### What the task asks
Each line of the data below that holds the word "suele" is to be reported in full.

Records from a dataset
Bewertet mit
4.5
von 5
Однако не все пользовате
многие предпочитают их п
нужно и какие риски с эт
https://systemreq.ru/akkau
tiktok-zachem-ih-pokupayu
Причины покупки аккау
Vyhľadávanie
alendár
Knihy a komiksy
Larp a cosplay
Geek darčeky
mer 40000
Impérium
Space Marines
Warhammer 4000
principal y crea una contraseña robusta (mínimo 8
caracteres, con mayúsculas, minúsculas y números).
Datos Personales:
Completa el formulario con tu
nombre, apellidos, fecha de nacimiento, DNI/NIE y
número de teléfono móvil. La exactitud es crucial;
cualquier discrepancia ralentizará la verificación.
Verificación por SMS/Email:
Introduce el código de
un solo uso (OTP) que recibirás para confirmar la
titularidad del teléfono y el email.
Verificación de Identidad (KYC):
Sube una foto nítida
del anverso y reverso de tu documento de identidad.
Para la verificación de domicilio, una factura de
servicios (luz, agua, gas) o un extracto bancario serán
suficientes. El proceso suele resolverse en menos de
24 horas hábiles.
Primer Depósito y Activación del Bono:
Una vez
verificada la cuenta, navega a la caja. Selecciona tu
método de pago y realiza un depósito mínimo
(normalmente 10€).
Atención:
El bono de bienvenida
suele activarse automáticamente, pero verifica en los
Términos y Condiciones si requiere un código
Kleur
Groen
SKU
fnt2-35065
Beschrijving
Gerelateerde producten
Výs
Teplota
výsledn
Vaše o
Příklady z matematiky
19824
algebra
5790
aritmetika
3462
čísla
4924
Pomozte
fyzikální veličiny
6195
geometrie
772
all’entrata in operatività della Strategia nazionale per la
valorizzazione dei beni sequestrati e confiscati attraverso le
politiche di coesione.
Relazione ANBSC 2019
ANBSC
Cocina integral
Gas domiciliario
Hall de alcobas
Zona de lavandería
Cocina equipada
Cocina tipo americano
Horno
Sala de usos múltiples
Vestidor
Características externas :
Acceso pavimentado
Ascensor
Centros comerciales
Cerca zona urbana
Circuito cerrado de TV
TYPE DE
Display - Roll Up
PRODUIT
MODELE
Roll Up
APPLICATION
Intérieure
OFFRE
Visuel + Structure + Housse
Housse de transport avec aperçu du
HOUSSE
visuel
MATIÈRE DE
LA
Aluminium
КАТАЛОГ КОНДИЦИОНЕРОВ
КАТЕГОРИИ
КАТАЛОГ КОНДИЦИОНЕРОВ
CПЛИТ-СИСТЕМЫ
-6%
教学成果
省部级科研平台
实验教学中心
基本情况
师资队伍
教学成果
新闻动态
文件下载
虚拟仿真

### Output for this task
suficientes. El proceso suele resolverse en menos de
suele activarse automáticamente, pero verifica en los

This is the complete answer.